The program also helps students find healthier snack options and learn how to cook — skills that some people two or three times their age say they wish they had learned as children, according to one national survey.
In other words, they’re “adulting.”
Adulting is known as living independently and taking on everyday responsibilities — as adults typically do — such as having a job, taking clothes to the dry cleaner or cooking, as defined by the Merriam-Webster dictionary online.
These are all life skills that the kids should learn at a young age, that way … they know the value of money, they know how to budget, especially if they want to have food for seven days,” said Annmarie Milano, whose 9-year-old son Nick is in the bistro program. “I’m very big on bringing all these skills back into the schools.”
Many young adults wish those basic skills were taught in high school or college, according to a Bank of America/USA Today poll. Most respondents said they wished they had learned more financial topics, with only 41 percent of college attendees surveyed saying higher education taught them sound financial habits and 31 percent saying their high education provided that training. Twelve percent of respondents also said they wished they had learned more about cooking.
There is now an Adulting School in Maine.
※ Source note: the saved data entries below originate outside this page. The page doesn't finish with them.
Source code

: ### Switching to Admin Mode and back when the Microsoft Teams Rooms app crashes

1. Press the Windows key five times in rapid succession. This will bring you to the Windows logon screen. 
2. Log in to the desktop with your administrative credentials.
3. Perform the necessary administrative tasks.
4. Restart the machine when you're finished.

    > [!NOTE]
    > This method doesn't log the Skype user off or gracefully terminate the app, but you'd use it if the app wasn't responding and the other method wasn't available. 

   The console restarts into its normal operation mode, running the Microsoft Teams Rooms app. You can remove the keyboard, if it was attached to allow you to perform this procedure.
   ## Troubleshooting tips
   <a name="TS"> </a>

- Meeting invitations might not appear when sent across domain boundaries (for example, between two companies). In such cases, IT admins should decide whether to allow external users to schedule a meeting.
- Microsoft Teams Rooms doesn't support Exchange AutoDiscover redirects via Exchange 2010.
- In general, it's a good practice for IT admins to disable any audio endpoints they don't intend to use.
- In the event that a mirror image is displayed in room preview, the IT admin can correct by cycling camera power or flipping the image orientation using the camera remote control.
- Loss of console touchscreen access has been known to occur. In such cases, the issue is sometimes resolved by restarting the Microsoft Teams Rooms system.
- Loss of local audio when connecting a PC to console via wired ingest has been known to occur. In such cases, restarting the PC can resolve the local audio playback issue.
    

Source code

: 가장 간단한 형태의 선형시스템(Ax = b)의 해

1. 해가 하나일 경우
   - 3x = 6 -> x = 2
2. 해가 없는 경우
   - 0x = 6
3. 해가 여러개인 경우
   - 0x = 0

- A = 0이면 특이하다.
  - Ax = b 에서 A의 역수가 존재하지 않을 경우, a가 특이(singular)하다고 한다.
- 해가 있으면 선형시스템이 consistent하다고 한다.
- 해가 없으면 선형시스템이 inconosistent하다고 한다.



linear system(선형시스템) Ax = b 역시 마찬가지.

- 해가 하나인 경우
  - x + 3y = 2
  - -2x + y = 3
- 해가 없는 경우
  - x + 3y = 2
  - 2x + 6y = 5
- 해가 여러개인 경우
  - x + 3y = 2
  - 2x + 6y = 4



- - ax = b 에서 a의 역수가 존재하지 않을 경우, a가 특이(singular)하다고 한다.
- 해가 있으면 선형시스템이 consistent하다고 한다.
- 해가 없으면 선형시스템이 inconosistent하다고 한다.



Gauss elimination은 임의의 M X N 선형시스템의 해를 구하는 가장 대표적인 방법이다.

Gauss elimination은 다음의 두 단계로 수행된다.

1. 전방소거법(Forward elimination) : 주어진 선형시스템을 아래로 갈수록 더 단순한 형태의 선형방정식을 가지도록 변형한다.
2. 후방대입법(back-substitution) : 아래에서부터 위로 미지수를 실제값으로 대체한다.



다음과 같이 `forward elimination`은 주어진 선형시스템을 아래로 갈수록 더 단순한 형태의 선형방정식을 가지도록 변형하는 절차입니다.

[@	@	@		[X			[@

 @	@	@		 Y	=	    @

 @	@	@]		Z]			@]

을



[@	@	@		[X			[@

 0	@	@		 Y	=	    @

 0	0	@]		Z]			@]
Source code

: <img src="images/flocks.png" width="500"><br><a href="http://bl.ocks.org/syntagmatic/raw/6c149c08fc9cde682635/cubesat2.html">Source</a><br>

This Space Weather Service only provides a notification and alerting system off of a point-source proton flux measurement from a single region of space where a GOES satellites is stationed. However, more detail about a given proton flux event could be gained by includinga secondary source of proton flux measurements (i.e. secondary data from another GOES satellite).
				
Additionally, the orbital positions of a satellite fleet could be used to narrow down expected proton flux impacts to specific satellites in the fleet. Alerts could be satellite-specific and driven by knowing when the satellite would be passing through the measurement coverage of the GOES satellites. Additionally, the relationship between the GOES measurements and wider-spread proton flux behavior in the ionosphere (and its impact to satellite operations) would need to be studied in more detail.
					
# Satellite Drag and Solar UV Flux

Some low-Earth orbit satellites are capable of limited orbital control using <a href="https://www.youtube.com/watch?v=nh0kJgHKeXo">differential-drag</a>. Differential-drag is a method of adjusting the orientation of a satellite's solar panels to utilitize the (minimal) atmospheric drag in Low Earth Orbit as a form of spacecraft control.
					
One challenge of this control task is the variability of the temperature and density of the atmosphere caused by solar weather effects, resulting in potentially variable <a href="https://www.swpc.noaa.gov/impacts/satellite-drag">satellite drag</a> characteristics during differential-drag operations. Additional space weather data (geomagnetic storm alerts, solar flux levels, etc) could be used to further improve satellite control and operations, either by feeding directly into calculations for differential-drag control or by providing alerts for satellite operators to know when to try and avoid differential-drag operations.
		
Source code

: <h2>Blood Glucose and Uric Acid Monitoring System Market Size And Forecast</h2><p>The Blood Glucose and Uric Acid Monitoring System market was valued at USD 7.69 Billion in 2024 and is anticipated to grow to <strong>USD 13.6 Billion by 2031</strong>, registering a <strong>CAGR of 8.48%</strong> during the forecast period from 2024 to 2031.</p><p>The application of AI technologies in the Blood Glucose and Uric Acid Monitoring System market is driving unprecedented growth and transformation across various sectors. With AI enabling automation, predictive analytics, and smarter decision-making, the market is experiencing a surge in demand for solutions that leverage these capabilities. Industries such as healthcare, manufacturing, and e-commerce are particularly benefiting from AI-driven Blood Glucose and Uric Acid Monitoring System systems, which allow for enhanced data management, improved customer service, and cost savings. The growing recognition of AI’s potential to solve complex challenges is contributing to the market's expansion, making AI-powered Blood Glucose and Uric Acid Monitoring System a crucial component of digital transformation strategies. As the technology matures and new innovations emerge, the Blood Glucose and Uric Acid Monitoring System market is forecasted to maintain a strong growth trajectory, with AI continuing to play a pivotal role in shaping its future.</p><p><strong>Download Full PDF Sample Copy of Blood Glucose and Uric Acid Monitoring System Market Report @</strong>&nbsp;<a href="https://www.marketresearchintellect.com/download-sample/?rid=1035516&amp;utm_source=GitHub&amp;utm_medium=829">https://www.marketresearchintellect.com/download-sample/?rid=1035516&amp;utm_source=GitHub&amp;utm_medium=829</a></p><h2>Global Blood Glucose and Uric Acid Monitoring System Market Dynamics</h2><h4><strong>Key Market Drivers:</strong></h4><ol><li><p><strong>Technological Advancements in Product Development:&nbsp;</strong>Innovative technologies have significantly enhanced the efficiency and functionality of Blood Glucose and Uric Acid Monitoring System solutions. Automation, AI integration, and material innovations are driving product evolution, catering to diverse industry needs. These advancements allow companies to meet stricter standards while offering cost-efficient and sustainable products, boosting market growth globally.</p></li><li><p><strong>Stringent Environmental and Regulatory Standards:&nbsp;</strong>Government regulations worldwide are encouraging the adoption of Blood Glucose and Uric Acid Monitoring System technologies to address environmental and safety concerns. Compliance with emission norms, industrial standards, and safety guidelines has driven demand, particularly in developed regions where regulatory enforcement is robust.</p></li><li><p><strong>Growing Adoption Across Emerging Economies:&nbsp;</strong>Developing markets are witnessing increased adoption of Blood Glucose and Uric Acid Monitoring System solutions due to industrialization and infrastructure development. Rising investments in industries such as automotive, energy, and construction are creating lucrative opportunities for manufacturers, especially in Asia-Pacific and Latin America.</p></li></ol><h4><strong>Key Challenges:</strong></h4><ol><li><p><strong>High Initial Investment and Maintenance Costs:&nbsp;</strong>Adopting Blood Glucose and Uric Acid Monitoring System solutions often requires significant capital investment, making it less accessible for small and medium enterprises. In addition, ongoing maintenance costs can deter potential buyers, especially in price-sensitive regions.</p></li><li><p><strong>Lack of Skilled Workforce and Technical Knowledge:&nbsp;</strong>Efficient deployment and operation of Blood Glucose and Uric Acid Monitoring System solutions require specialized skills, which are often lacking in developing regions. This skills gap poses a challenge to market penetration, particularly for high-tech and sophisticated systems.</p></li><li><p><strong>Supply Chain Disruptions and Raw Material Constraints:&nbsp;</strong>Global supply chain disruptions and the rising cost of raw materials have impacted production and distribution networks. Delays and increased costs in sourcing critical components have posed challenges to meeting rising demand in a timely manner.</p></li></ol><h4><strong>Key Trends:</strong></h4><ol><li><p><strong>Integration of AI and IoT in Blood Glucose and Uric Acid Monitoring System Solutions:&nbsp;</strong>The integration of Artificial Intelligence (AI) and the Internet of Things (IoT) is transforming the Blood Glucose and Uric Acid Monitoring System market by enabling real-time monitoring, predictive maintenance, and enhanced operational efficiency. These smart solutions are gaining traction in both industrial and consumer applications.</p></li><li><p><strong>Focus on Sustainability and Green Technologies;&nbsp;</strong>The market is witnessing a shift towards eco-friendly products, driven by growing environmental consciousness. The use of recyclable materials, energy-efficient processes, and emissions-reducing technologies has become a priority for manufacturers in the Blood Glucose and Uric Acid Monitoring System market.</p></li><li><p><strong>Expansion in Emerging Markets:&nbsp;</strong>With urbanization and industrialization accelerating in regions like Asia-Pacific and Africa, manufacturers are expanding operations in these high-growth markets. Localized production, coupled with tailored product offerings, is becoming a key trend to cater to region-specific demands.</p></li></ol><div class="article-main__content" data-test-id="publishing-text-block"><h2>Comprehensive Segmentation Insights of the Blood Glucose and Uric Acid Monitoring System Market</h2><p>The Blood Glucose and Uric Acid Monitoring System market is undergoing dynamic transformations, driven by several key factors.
It offers training on cooking, budgeting and folding fitted bedsheets — as well as similar seminars across the country.
Amy Nardella says her 11-year-old son Dominick Nardella, who has a learning disability, has learned to cook more and started to come out of his shell, which she attributes in part to the bistro program.
“It has reading skills. It has math skills. It gives them kitchen safety,” Nardella said. “It’s very well-rounded, and it gives them a sense of community.”